President, Beth Israel Medical Center
New York, New York

click here for further reading & other web resources for methadone

read an interview with Dr. Newman in the July 24, 1998 edition of The Week Online

 

Contents

 

 

Introduction

In early June of this year, a New York Times article quoted my distinguished colleague and fellow panelist here in Florence, Professor Herbert Kleber, as referring to a cartoon about Humpty Dumpty. (The cartoon appeared originally in The New Yorker, July 24, 1978.) As every child in the United States knows, Humpty Dumpty was a big egg - one that "…sat on a wall and had a great fall." The nursery rhyme culminates in the unhappy observation: "All the King's horses and all the King's men couldn't put Humpty together again." In the cartoon, the King is telling his ministers: "This simply proves to me that I must have more horses and more men!" In the so-called "war against drugs" in America, that pretty well describes the conclusion which has been drawn from our past failures.

New York City has an estimated 250,000 intravenous heroin addicts. The funded capacity of methadone programs available to serve this population is 33,000; the programs are filled. Drug-free residential programs have a capacity of about 6,000; they too are filled. These figures, in a nutshell, summarize the failure to deal with heroin addiction in New York.

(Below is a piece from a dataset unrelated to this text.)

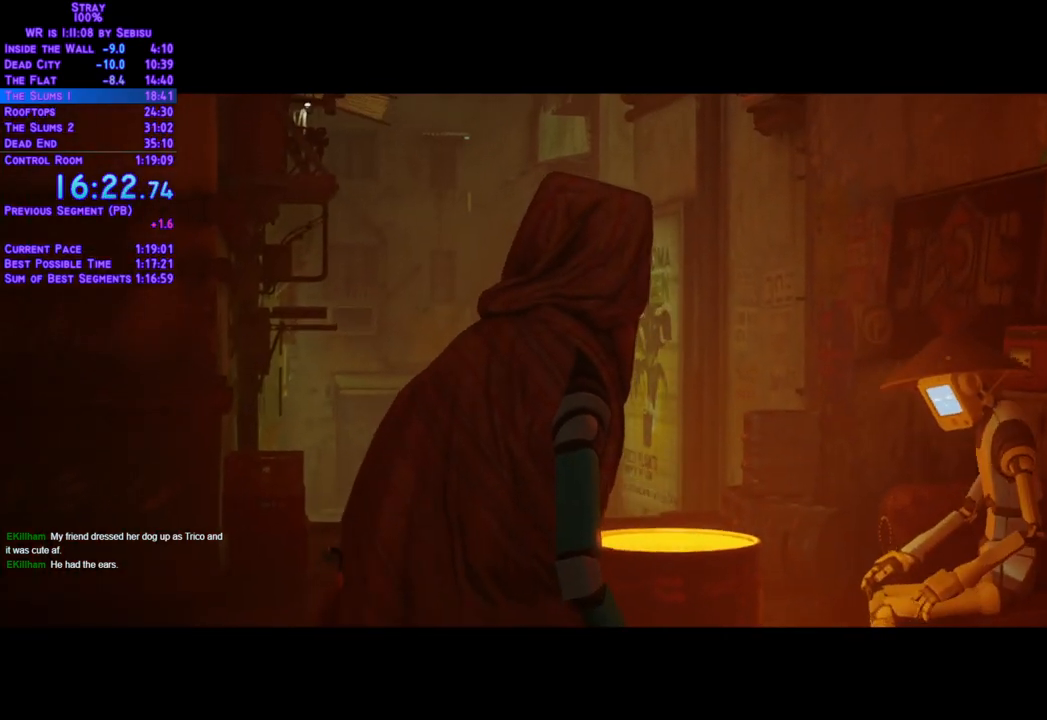
{"buttons": ["L2", "DPAD_UP"], "left_stick": "center", "right_stick": "center", "events": []}
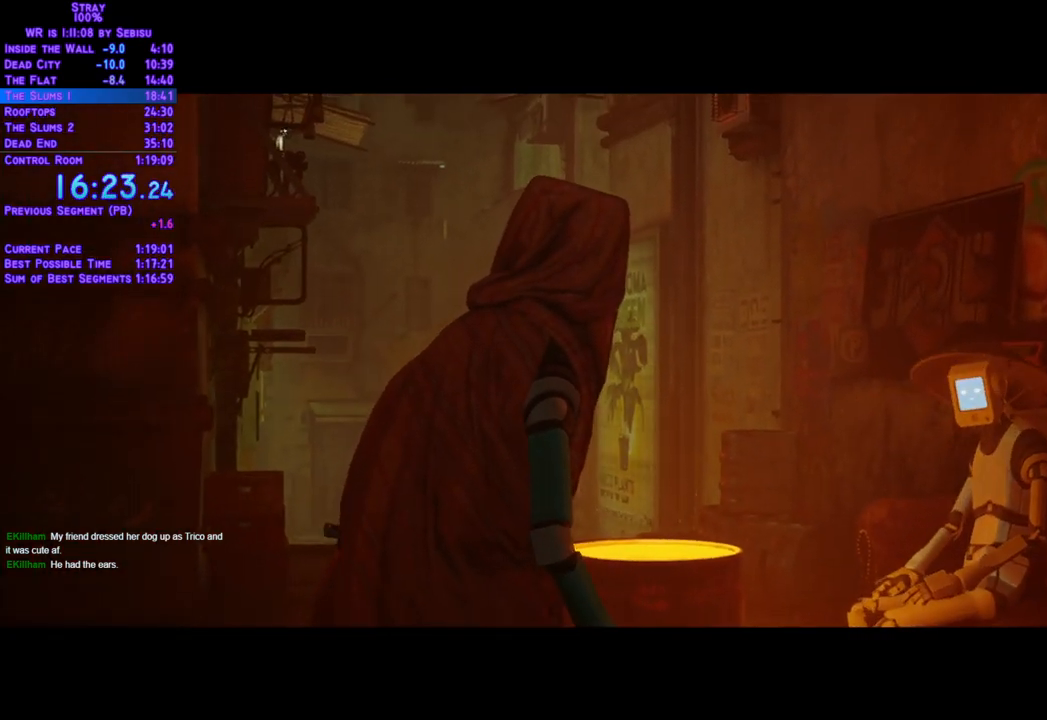
{"buttons": ["L2", "DPAD_UP"], "left_stick": "center", "right_stick": "center", "events": []}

New Yorkers take pride in the uniqueness of their City, and in many ways (both good and bad) New York indeed is without parallel. When it comes to inadequacy of addiction treatment capacity, however, New York has plenty of company. A wide gap between the need for addiction treatment and its availability is the rule rather than the exception in major urban centers throughout the world.

From a humanitarian standpoint, this situation is shameful; from the perspective of societal self-interest, it is suicidal.

Denying treatment to large numbers of individuals who engage in behavior that is potentially lethal to themselves and is associated with staggering costs to the general community is simply insane!

Such harsh criticism applies because we know addiction treatment is effective, and that it can be implemented promptly and on a massive scale. These attributes - demonstrated effectiveness and ability to expand rapidly - apply particularly to methadone maintenance. While all therapeutic efforts which offer help and hope to addicts have a legitimate claim to public support, methadone treatment is in a class by itself.

  • Methadone maintenance has a unique ability to attract and retain heroin addicts in treatment on a voluntary basis.

  • Methadone treatment is associated with a prompt and dramatic reduction in heroin use.

  • The use of non-opiates generally decreases with continued methadone treatment, even in areas where polydrug use is nearly universal among heroin addicts before enrollment.

  • There is a marked improvement in general health status - even among those patients who are infected with the human immunodeficiency virus - following admission to methadone treatment programs.

  • Socially acceptable, productive life styles, exemplified by domestic stability, educational pursuits and employment, become commonplace among methadone patients.

  • Criminal activity is reduced sharply in association with methadone treatment.

This recitation of the effectiveness of methadone treatment is not hyperbole; it is supported by the published experience over the past 25 years of programs throughout the world. Also amply documented is the ability to develop methadone maintenance treatment quickly, and on a very large scale. Between 1969 and 1972, New York City increased the number of methadone maintained patients from 1,800 to over 30,000. Beginning in 1975, Hong Kong established a network of methadone clinics which within two years accommodated over 10,000 patients per day. A decade later in the Australian State of New South Wales, the number of patients receiving methadone treatment quadrupled from 800 to almost 3,200 over the course of two years.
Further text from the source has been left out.